Top of TEXT UNDER STUDY

There are a lot of assumptions there that could be way off. If there are auditions and some are rejected then clearly more people want to be in the choir than they have spaces for.
Our school choir has performed at the Royal Albert Hall on more than one occasion and there are plenty of other school choirs out there that do similar. We have huge numbers wanting to join in year 7 and there just aren’t spaces for all of them. If we let everyone who wanted to join be in the choir we’d have a choir of about 350… that’s just not manageable. I think they keep it to about 80 members, which is still a handful but means only 10-15 spaces for year 7 when 70-80 audition.

IDontWantToBeAPie · 14/05/2023 12:27

I mean... sorry but it is a choir. If she sounds like a foghorn or is totally out of tune/tone she could ruin the entire song.

Choirs have almost always been selective at schools. Would you consider getting her singing lessons?

Famzonhol · 14/05/2023 12:31

electriclight · 14/05/2023 10:27

Don't go for something competitive that requires an audition if you're going to be sad about being rejected.

Plenty of 'everyone welcome' opportunities elsewhere im sure.

Where? You have to pay for it or travel to many of them. Out of reach for many children.

Bottom of TEXT UNDER STUDY

**TASK BRIEF**
In the school choir discussion, how many places are there for year 7 when 70-80 students audition? You won't need the material for this.

Top of DATA SHOWN

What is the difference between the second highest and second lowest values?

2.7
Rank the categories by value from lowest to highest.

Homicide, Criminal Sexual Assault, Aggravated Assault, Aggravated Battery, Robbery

Bottom of DATA SHOWN

**EXERCISE OUTPUT**
Only 10-15.